I am currently working on a project that migrates data from SQL Server to Aurora Postgres. I have more than 5 tasks including several validation tasks as well. A total of 70+ tables were migrating with data in millions. Everything was working fine until we were planning to few more tables and create a new validation task for it.
The DMS task errored due to connection timeout to the source database. During our initial R&D, we faced similar issues and we were able to figure out the issue easily. It was mostly because of the following 2 reasons.
- The source database and DMS instance are under the different VPC (if VPC is enabled for source DB)
- Wrong DB password
So once we got a timeout issue we verified that it was not because of the above reasons.
Timeout Error Reason
We were familiar that DMS uses CDC from SQL Server to capture the data changes.
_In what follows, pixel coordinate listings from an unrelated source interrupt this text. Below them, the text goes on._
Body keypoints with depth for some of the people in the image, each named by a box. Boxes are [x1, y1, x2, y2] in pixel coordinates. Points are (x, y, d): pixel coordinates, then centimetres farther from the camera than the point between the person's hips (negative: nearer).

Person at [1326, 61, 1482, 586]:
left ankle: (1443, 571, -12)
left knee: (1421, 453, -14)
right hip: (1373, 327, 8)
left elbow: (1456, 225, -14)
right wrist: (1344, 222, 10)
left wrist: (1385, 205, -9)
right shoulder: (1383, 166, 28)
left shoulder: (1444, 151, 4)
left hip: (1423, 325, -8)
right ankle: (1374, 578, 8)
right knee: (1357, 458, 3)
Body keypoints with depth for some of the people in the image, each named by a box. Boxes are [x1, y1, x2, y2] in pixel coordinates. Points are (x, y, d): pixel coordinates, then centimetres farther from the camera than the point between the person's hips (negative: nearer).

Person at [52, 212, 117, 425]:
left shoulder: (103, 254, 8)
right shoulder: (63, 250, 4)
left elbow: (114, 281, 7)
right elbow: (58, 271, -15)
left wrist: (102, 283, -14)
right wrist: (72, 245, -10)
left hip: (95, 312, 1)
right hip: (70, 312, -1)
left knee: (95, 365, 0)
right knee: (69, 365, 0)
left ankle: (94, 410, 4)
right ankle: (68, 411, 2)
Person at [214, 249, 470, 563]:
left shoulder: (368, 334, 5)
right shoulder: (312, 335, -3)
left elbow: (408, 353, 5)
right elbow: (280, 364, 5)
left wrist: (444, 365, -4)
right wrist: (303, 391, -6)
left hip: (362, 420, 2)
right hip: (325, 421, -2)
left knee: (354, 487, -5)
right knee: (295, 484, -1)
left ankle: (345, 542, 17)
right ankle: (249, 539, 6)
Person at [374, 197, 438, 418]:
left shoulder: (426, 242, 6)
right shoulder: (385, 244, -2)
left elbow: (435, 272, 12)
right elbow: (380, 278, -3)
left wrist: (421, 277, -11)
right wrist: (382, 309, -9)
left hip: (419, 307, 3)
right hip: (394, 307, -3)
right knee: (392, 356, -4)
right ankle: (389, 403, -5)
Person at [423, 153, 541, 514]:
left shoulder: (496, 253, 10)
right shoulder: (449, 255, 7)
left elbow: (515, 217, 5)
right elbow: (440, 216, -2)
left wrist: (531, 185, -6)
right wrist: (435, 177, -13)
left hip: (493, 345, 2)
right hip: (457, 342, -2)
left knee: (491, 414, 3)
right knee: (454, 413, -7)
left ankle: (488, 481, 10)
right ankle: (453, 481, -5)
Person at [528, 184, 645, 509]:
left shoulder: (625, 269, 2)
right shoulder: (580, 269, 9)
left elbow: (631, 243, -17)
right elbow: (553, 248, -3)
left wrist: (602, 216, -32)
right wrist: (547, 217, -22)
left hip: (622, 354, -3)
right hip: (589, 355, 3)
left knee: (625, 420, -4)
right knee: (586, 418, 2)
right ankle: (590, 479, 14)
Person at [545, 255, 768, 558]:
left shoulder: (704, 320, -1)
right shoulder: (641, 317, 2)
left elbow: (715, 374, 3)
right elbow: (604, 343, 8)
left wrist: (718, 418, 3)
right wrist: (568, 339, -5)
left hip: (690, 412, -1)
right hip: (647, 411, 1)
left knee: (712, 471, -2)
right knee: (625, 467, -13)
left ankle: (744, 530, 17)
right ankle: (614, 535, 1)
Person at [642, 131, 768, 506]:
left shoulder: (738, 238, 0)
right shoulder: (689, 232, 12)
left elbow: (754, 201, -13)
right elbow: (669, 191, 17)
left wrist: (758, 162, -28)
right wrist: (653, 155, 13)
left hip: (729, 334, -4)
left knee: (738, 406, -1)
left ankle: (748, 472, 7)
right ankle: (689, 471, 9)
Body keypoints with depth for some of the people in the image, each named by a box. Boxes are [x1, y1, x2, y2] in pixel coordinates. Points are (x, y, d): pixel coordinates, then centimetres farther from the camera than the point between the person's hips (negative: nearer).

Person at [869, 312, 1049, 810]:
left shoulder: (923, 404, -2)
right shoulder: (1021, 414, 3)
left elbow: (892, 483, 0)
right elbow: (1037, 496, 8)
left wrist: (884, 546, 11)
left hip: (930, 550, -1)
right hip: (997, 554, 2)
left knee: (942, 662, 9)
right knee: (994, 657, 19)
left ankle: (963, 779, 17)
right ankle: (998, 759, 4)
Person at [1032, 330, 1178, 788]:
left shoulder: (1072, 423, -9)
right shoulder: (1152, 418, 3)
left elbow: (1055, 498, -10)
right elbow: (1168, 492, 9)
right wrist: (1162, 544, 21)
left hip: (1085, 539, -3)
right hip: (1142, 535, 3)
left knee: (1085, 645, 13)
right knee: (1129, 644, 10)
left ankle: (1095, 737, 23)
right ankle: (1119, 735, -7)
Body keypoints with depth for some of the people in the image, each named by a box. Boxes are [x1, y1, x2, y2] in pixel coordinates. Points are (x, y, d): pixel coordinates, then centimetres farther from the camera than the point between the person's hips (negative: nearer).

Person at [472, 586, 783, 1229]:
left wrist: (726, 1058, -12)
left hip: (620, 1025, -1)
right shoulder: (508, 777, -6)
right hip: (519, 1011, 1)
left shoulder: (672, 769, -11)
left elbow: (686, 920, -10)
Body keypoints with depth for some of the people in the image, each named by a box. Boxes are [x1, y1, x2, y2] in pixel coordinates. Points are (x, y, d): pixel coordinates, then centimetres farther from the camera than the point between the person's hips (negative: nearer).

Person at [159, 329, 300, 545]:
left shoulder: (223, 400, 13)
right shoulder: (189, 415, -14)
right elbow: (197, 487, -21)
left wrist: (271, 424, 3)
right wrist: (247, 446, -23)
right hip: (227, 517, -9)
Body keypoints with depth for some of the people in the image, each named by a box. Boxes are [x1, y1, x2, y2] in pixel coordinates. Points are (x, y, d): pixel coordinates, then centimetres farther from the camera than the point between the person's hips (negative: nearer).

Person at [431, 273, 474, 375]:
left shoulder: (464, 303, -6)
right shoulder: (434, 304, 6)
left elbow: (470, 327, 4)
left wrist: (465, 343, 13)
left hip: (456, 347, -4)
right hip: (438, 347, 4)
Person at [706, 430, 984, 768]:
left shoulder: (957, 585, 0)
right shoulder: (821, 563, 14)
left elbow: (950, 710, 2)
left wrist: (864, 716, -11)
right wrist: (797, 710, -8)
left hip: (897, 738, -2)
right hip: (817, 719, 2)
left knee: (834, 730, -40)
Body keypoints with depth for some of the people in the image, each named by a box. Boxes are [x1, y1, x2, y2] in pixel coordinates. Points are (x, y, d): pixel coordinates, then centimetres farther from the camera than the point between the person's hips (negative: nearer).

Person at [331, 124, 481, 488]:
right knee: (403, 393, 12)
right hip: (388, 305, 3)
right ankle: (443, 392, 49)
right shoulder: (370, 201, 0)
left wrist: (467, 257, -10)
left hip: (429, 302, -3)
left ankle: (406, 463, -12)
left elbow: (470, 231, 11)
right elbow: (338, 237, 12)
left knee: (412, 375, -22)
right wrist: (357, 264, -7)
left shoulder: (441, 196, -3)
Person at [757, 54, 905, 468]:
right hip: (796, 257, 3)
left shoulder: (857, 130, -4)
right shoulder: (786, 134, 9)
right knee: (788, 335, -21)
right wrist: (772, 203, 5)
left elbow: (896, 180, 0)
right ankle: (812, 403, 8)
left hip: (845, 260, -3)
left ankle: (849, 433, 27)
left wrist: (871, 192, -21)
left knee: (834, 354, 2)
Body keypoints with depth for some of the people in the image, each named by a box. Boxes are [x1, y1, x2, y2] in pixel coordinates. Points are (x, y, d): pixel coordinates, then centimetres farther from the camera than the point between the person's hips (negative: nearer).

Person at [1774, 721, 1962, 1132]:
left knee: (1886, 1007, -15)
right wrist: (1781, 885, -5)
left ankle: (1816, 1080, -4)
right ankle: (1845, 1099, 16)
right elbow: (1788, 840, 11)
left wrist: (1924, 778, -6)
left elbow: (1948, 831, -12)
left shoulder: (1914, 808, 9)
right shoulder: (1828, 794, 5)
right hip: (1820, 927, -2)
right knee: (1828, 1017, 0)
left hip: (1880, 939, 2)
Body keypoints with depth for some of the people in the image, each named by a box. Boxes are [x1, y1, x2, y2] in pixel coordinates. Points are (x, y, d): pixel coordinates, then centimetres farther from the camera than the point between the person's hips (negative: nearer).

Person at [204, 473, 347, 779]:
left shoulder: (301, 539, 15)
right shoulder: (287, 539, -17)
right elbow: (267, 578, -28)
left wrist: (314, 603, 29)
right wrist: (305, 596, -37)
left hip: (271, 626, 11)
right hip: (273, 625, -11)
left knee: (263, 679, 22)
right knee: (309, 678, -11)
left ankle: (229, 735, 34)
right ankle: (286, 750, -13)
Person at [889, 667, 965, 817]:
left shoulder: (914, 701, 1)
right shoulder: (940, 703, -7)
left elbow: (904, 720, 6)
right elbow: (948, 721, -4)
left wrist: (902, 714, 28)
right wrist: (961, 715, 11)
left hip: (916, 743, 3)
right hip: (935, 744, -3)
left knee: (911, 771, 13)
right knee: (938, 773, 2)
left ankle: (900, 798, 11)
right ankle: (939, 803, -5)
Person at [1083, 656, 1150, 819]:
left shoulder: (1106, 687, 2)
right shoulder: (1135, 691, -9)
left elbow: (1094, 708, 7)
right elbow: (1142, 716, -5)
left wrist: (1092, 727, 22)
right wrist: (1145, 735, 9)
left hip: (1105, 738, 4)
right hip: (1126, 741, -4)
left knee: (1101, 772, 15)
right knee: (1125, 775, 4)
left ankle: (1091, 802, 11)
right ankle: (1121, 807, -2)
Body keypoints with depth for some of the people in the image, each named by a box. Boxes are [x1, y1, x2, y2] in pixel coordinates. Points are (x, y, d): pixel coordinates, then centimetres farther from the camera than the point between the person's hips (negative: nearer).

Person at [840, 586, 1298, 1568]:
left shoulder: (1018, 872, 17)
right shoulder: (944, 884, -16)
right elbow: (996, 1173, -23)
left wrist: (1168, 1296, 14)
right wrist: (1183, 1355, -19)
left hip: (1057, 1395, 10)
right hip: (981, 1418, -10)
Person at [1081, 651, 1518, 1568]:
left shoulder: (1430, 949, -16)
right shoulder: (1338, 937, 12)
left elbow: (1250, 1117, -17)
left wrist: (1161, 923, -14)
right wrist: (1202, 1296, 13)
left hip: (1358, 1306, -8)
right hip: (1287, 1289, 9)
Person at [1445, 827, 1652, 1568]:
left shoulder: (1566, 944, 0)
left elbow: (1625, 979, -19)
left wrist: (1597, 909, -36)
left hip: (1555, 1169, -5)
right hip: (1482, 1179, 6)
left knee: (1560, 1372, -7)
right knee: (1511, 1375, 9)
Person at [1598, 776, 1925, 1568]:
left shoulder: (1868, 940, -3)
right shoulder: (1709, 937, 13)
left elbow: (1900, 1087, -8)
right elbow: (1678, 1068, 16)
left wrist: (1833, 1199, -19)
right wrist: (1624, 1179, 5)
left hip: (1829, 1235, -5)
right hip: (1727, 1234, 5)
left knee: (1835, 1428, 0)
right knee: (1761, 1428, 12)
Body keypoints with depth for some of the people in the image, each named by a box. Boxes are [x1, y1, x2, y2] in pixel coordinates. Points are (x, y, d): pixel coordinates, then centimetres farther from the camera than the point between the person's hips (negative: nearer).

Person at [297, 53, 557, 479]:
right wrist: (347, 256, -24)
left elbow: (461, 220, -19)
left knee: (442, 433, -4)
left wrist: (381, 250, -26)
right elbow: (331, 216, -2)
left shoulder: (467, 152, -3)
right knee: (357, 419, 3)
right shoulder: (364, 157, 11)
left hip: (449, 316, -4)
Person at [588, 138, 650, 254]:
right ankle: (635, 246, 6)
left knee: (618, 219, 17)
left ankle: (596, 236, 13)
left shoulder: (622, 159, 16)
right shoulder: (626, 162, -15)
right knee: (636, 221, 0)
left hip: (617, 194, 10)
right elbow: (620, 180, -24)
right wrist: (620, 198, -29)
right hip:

It uses a function called fn_dblog() to read the logs and replicate the changes to the target. After a few weeks in production, we noticed that the logs in this function are huge and we are not able to query except the top N rows of the function. So I found out that this was the reason.
DMS task cannot resume the task from a certain time since the fn_dblog() query times out. So the only way to resume the task is to use the checkpoint. In order to do that stop the existing validation task, refresh the page, and copy the checkpoint detail under the task details. Paste this checkpoint in the new validation task in order for the task to resume.